▶ [Passage given]:
====
Abstract:
A differential pressure regulator is provided having a single piece pressure balanced flow spindle. The differential pressure regulator also includes a spring biased diaphragm assembly which acts against the pressure balanced flow spindle which is spring biased to the closed position. The upper surface of the diaphragm assembly is exposed to the signal pressure, and the lower surface of the diaphragm assembly is exposed to the outlet pressure. An adjustable spring is situated above the upper diaphragm to provide an additional or additive downward force on the upper diaphragm necessitating a greater force on the outlet side to close the valve. A vent is provided through the central bolt and spacer rings. The upper end of the flow spindle blocks the vent in the central bolt so long as the signal pressure plus the spring pressure is greater than or equal the outlet pressure.

Description:
BACKGROUND OF THE INVENTION 
     This application is a continuation-in-part of my earlier filed patent application Ser. No. 07/630,570 filed on Dec. 20, 1990, which was a continuation of application Ser. No. 07/554,550 filed on 7/19/90 now U.S. Pat. No. 4,991,620 issued 2/12/91 which was a continuation of application Ser. No. 07/352,619 filed 5/15/89 now abandoned which was a continuation of application Ser. No. 07/213,928 filed 5/15/89 now abandoned. 
    
    
     FIELD OF THE INVENTION 
     The present invention relates to pressure regulators, and more particularly relates to regulators which maintain a fixed pressure difference between two separate areas. More particularly the invention relates to a differential pressure regulator which contains fewer parts and is simpler in construction that conventional differential pressure regulators. Most particularly, the invention relates to a differential pressure regulator for controlling a desired pressure difference under static conditions. 
     RELATED ART 
     Pressure regulators for maintaining a desired pressure under changing conditions of flow have been known in the art for many years. Additionally, spring biased additive pressure regulators are also old in the art. One example of a spring biased additive pressure regulator is a FAIRCHILD Model 15 or 15S positive biased relay. The theory of operation of such spring biased additive pressure regulators as embodied in the FAIRCHILD Model 15 or 15S is that an adjustable spring adds a force to the signal or sensing side of a diaphragm assembly. This necessitates that the supply pressure cause a force greater than the signal to close the regulator when the signal pressure increases. If the signal pressure decreases, less force from the supply source is needed to close the regulator. In flow conditions, the regulator may also be used to throttle the outlet fluid to maintain the desired downstream pressure. In static conditions the regulator will always be closed so long as the pressure difference is as desired --at the set point. Under such static conditions, the regulator will only open in response to an increase in the signal pressure and then close again when the set point is achieved. Additionally, there must be some means provided to vent the excess outlet pressure when the signal pressure decreases, especially in static pressure conditions.
====
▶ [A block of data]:
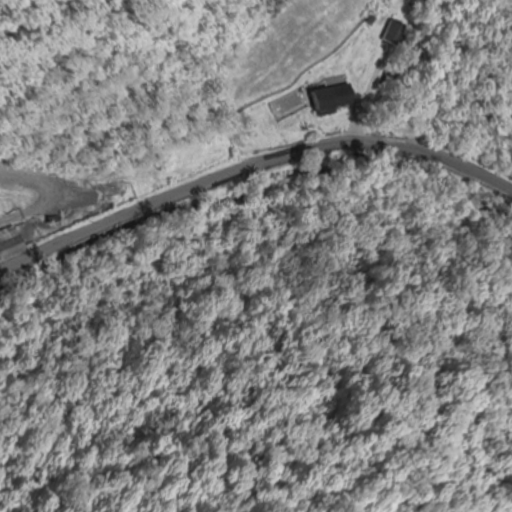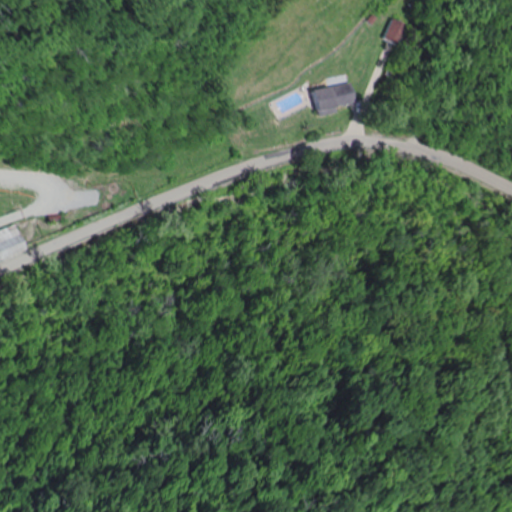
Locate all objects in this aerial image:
building: (392, 31)
road: (395, 67)
building: (336, 98)
road: (251, 159)
road: (40, 182)
building: (13, 242)
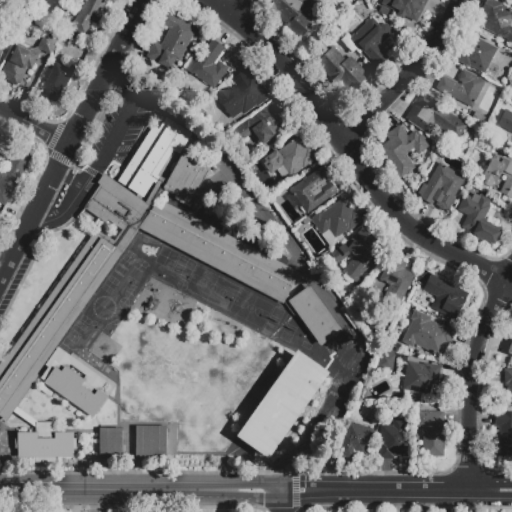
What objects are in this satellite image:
road: (235, 6)
building: (404, 7)
building: (405, 7)
building: (291, 15)
building: (86, 16)
building: (87, 16)
building: (295, 16)
building: (495, 19)
building: (496, 20)
building: (371, 39)
building: (372, 40)
building: (170, 41)
building: (45, 44)
building: (170, 44)
building: (2, 45)
building: (1, 46)
building: (475, 54)
building: (475, 54)
building: (24, 59)
building: (17, 64)
building: (208, 64)
building: (209, 64)
building: (339, 68)
building: (341, 70)
road: (406, 75)
building: (57, 80)
building: (54, 82)
building: (460, 87)
building: (461, 88)
building: (241, 93)
building: (242, 97)
building: (433, 118)
building: (433, 119)
building: (506, 120)
building: (505, 121)
road: (120, 125)
building: (260, 125)
building: (262, 125)
road: (34, 127)
parking lot: (118, 130)
road: (71, 140)
road: (47, 141)
road: (75, 146)
building: (400, 149)
building: (400, 150)
road: (351, 152)
building: (153, 156)
building: (287, 158)
building: (288, 159)
road: (51, 162)
building: (10, 175)
building: (11, 175)
building: (498, 175)
building: (498, 175)
road: (31, 177)
building: (186, 177)
road: (69, 178)
building: (440, 183)
building: (440, 186)
building: (218, 188)
building: (311, 189)
building: (312, 190)
road: (63, 213)
building: (476, 217)
building: (478, 218)
building: (335, 220)
building: (335, 221)
building: (134, 252)
building: (355, 254)
building: (354, 255)
building: (147, 278)
building: (394, 279)
building: (395, 281)
building: (444, 296)
building: (444, 296)
building: (313, 315)
building: (349, 318)
building: (426, 333)
building: (426, 334)
building: (509, 349)
building: (511, 350)
building: (385, 359)
building: (386, 361)
building: (420, 376)
road: (472, 376)
building: (419, 377)
building: (75, 383)
building: (507, 383)
building: (508, 383)
building: (73, 390)
building: (281, 404)
building: (282, 405)
building: (430, 432)
building: (430, 433)
building: (503, 434)
building: (504, 437)
building: (354, 439)
building: (393, 439)
building: (355, 440)
building: (149, 441)
building: (392, 441)
building: (44, 442)
building: (44, 442)
building: (150, 442)
building: (109, 443)
building: (109, 443)
street lamp: (329, 470)
road: (145, 477)
road: (140, 488)
road: (396, 490)
road: (291, 495)
road: (281, 501)
road: (510, 511)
====
Continue the pressure regulator patent text from its last sentence, writing the next part in the same style.

▶ [Task result]:
     In order to achieve the desired result, the moving trim or spindle within the regulator must be balanced in some fashion to prevent movement in response to changes in supply pressure only. In the FAIRCHILD positive biased relays referenced above a balance diaphragm is attached to the side of the trim opposite the seat to assure that the forces acting on the upper and lower ends of the trim due to the supply pressure are equal. 
     It is an advantage of the present invention that a differential pressure regulator is provided having a simplified construction which does not require the special balancing diaphragm of the prior art. 
     SUMMARY OF THE INVENTION 
     The present invention is a differential pressure regulator having a spring biased diaphragm assembly which acts against an oppositely spring biased flow spindle. The diaphragm assembly comprises two diaphragms separated by spacer rings and held together by a central bolt. The upper surface of the top diaphragm is exposed to the signal pressure, and the lower surface of the lower diaphragm is exposed to the outlet pressure. An adjustable spring is situated above the upper diaphragm to provide an additional or additive downward force on the upper diaphragm. A vent is provided through the central bolt and spacer rings. The upper end of the flow spindle blocks the vent in the central bolt so long as the signal pressure plus the spring pressure is greater than or equal to the outlet pressure. 
     The balancing of the flow spindle is achieved by a one piece spindle omitting a balance diaphragm and having seating surfaces that in the closed position are substantially equal to provide equalizing forces and an internal fluid passageway to allow the pressure above and below the spindle to equalize when it opens. 
    
    
     BRIEF DESCRIPTION OF THE DRAWINGS 
     FIG. 1 is a top view of the preferred embodiment of the differential pressure regulator of the present invention. 
     FIG. 2 is an elevational view in cross sectional view taken along line 2--2 of FIG. 1. 
     FIG. 3 is an elevational view in partial cross section of the special pressure balanced spindle used in the preferred embodiment of the differential pressure regulator of the present invention. 
     FIG. 4 is a bottom plan view of the special pressure balanced spindle used in the preferred embodiment of the differential pressure regulator of the present invention. 
     FIG. 5 is a top plan view of the special pressure balanced spindle used in the preferred embodiment of the differential pressure regulator of the present invention. 
     FIG. 6 is a schematic diagram of one use of the differential pressure regulator of the present invention. 
    
    
     DESCRIPTION OF THE PREFERRED EMBODIMENT 
     For a detailed description of the preferred embodiment the reader is directed to the accompanying drawings in which like components are given like numerals for ease of reference.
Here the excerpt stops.